For a euro-based investor, some 84.7% of the MSCI world equity portfolio is exposed to foreign currency risk, with the exposure dominated by the US dollar, the Japanese yen and pound sterling.

Investors in overseas fixed income markets might face even greater risks. According to research by ECU Group, as much as 85% of the performance of an international bond portfolio can be attributed to currency volatility, compared with just 25% for a similarly internationally diversified equity portfolio.

Golden rule

“There is a golden rule of the currency risk of owning foreign bonds,” says Marc Ostwald, an FX strategist at ADM Investor Services. “And that rule is that there is no amount of carry you can achieve that isn’t easily wiped out by a sharp currency movement.”

Still, given the euro’s weakness in the recent period, few investors would have profited if they had hedged. Last year, an unhedged (euro-denominated) portfolio invested in the MSCI World Index outperformed the hedged portfolio, driven both by the interest rate and currency components of the portfolios.

“In the 12 months of 2016, the interest-rate differential was 1.1% and the currency difference was 1.6% – meaning a euro investor would have earned 10.7% from an unhedged portfolio and 7.8% from a hedged portfolio,” says Martin Kolrep, senior portfolio manager at Invesco Quantitative Strategies, in a note. “So a euro investor would have paid a high price for currency hedging.”

martin-kolrep-160x186
Martin Kolrep, Invesco
Quantitative Strategies

In fact, says Kolrep, the pattern of losing money from hedging overseas currencies and interest rates against the euro goes back to 2007. However, in the six years before 2007, an unhedged euro-based investor would have trailed a hedged investor by around 30%. Given the uneven performance over longer-periods of time, the best approach should be to hedge by degrees, he says. 

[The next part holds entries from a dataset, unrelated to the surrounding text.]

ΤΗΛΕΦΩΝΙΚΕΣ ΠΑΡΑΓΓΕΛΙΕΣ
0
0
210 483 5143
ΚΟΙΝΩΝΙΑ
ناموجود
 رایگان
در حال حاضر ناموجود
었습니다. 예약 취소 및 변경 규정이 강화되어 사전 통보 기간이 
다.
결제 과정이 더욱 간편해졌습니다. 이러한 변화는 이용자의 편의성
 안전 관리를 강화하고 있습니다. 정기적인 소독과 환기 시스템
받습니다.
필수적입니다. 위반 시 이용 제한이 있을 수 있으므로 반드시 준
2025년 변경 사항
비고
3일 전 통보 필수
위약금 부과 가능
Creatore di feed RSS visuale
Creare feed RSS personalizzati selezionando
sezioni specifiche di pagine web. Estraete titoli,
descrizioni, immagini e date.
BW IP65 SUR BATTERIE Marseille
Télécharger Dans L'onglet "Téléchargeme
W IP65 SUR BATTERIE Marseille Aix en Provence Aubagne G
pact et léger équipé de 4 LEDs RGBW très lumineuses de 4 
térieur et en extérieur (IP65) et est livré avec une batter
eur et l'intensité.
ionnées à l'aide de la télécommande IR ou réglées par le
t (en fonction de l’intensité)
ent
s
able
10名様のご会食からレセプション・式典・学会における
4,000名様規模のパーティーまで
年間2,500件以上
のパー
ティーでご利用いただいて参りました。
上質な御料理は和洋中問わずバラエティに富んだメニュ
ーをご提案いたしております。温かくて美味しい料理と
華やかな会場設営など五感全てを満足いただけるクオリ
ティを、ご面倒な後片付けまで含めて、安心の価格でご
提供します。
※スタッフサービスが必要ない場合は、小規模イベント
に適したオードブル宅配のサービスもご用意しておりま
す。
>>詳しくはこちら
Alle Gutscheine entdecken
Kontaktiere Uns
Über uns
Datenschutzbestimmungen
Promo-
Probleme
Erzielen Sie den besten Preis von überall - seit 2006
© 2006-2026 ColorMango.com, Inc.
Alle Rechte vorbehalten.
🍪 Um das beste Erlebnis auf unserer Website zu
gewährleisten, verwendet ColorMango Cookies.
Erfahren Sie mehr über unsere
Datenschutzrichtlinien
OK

“Looking at the numbers suggests that it is sensible to partially hedge,” says Kolrep.

An investor following a risk parity strategy in US equities, treasuries, investment-grade corporate bonds, high yield and commodities would be exposed to an equal amount of volatility in each asset class, with bonds tending to dominate. For unhedged euro-based investors, portfolio volatility averaged 8.8% from 2001 to 2016, while complete hedging reduced volatility to 4.5%.

However, the best result – 3.9% volatility – would have been obtained by minimum variance hedging, which means allocating investment to assets with the lowest levels of currency volatility risk. By implementing a variance-minimizing currency allocation of the portfolio, the FX exposure on a back-tested basis between 2001 and 2016 varies between 4.1% and 40.4%, and averages 18%.

“Minimum variance reduced the average annual volatility of the portfolio to 3.9%,” says Kolrep.

A similar but weaker volatility dampening effect can be seen when the same minimum variance principles are applied to the MSCI equity portfolio, with no hedging producing volatility of 13.4%, full hedging leading to 14% volatility and minimum variance associated with 12.9% volatility.

“Based on past-performance analysis, neither full hedging of currency risks nor a complete lack of hedging deliver the reduction in risk sought by investors,” says Kolrep. “Depending on foreign currency weightings and the investor’s base currency, risk-based currency management can be used to reduce the overall risk profile.”